What you should do –
Reproduce the stretch from the line containing "При использовании материалов" through the line containing "Карта сайта", with "гиперссылки" changed to "активной ссылки" and everything else left as it is.

Start of Information shown

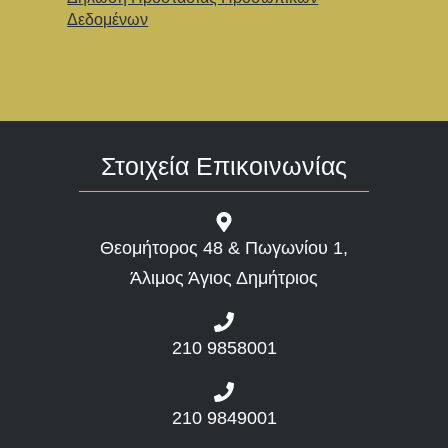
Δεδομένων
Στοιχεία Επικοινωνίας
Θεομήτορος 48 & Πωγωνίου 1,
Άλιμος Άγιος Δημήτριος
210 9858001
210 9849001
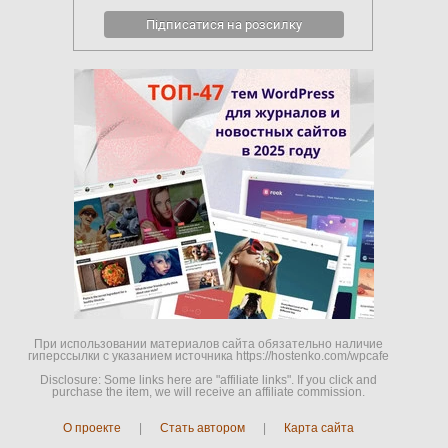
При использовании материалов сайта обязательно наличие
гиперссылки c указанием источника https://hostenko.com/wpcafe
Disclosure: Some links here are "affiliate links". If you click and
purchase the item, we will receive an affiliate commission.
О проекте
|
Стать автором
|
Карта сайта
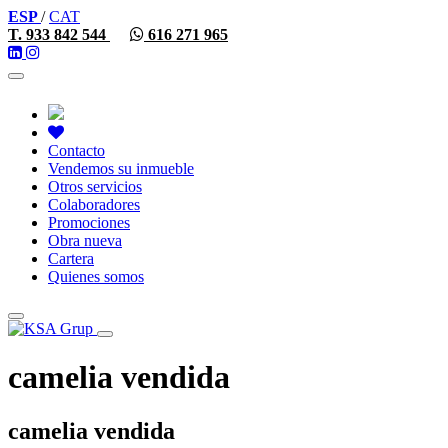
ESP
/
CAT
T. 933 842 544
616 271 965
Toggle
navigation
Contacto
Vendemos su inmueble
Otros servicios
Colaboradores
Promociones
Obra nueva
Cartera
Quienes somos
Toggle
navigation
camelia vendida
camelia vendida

End of Information shown
Start of Information shown

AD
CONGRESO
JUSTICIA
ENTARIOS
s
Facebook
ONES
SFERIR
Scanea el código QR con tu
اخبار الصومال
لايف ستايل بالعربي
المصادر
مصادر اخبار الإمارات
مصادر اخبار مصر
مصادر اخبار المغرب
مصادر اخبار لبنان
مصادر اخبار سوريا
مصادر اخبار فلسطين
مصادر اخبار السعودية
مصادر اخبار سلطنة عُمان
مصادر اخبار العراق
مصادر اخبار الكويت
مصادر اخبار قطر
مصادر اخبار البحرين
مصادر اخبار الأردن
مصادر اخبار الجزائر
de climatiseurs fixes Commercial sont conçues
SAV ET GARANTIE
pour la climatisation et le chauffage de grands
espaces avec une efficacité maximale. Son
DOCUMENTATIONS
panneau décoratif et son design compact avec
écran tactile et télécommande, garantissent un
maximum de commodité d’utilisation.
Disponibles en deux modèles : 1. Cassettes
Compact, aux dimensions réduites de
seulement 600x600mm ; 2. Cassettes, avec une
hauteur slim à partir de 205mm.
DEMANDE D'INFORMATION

End of Information shown

Solution to the exercise –
При использовании материалов сайта обязательно наличие
активной ссылки c указанием источника https://hostenko.com/wpcafe
Disclosure: Some links here are "affiliate links". If you click and
purchase the item, we will receive an affiliate commission.
О проекте
|
Стать автором
|
Карта сайта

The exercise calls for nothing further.